La Curie vaticane médite sur le rôle des anges et le réalisme spirituel de saint Bernard

La Curie vaticane médite sur le rôle des anges et le réalisme spirituel de saint Bernard

Le pape Léon XIV et la Curie romaine ont participé ce 26 février à deux nouvelles méditations des exercices spirituels du Carême célébrés dans la Chapelle Pauline du Palais Apostolique. Selon Vatican News, les réflexions ont été dirigées par le moine cistercien monseigneur Erik Varden, qui a centré ses interventions sur la figure des anges et sur l’évolution spirituelle de saint Bernard de Clairvaux.

Les méditations font partie du retraite annuelle que le Pontife et les membres de la Curie réalisent en préparation à la Pâque, une pratique consolidée dans la vie spirituelle du Vatican.

Les anges comme gardiens et médiateurs

Dans la session matinale, dédiée au thème « Les anges de Dieu », le prédicateur est parti de l’épisode évangélique des tentations de Christ dans le désert, lorsque le diable cite le Psaume 90 pour inciter Jésus à se jeter du pinacle du Temple.

Varden a souligné que l’intervention divine ne répond pas à des caprices humains et que seul Dieu peut appeler l’homme à un acte de confiance radicale.

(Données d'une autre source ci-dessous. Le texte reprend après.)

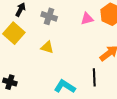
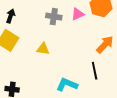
gray cross: (49, 16) -> (54, 17), moved

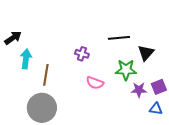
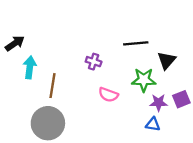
blue triangle: (156, 109) -> (153, 124), moved

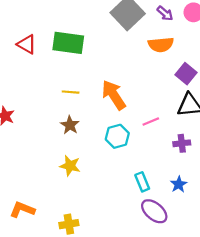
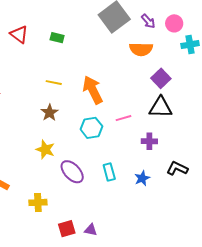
green rectangle: (68, 43) -> (57, 38), size x0.5
purple ellipse: (154, 211) -> (72, 172), moved

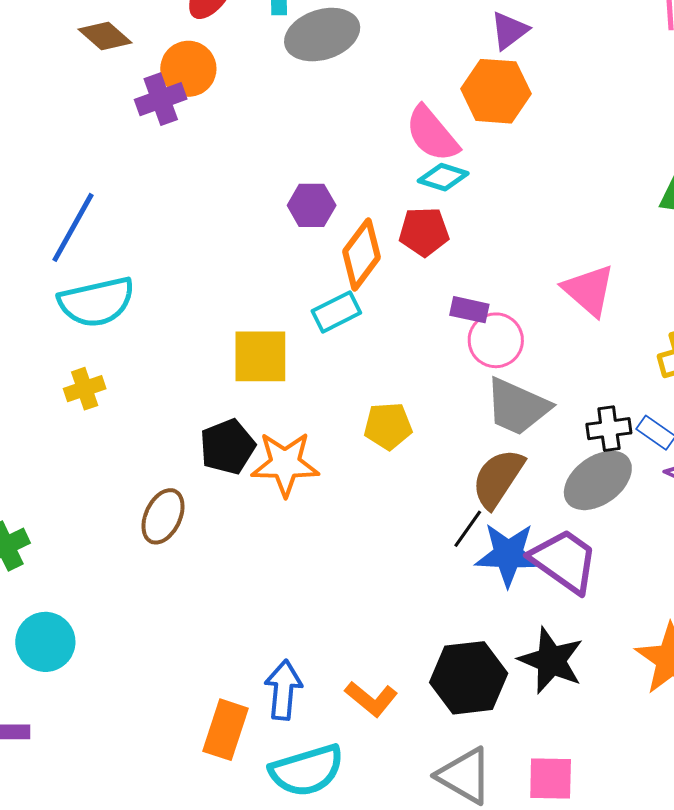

Il a rappelé que la tradition chrétienne décrit les anges comme gardiens de la sainteté et médiateurs de la providence divine, citant une ancienne prière à l’ange gardien qui demande d’être « illuminés, gardés, guidés et gouvernés ».

S’inspirant de saint Bernard, il a expliqué que le croyant est appelé à imiter le mouvement angélique : descendre pour montrer la miséricorde au prochain et, en même temps, élever ses propres désirs vers la vérité suprême. Dans cette ligne, il a affirmé que même les désirs humains naturels trouvent leur accomplissement en Dieu et doivent être orientés vers Lui.

La méditation a également inclus une référence à saint John Henry Newman, qui décrivait le ministère sacerdotal comme une tâche « angélique ». Le prédicateur a étendu cette image au domaine éducatif, soulignant que la rencontre personnelle propre au prêtre ou à l’enseignant ne peut être remplacée par des outils numériques. « Une rencontre angélique est toujours personnelle », a-t-il noté, et ne peut être remplacée par un téléchargement ou un chatbot.

De idéaliste à réaliste : la maturation de saint Bernard

Dans la méditation vespérale, Varden a approfondi la figure de saint Bernard de Clairvaux, le présentant comme un homme de grands idéaux qui, à travers l’expérience et les épreuves, a mûri vers un réalisme spirituel plus profond.

Selon son explication, le fondateur cistercien a compris que la réalité ultime de l’histoire humaine est un cri qui demande la miséricorde. Cette découverte a transformé sa vision et l’a conduit à centrer toute interprétation de la vie sur la personne de Jésus-Christ.

Le prédicateur a mis en lumière la centralité du nom de Jésus dans la spiritualité bernardine, citant des textes dans lesquels le saint décrit le Christ comme « miel dans la bouche, musique à l’oreille et jubilation dans le cœur ». En Jésus —a-t-il affirmé— Dieu révèle son dessein de salut et offre une miséricorde capable de renouveler l’homme et le monde.

Varden a souligné que, pour saint Bernard, Christ n’est pas seulement objet de dévotion, mais principe herméneutique : situations, personnes et conflits doivent être lus à la lumière de Lui. Ce réalisme chrétien, a-t-il ajouté, a permis à l’abbé de Clairvaux de devenir non seulement réformateur et prédicateur influent, mais aussi docteur et saint.

Les exercices spirituels se poursuivront dans les prochains jours dans la Chapelle Pauline, dans le cadre de l’itinéraire de préparation spirituelle de la Curie romaine pendant le temps du Carême.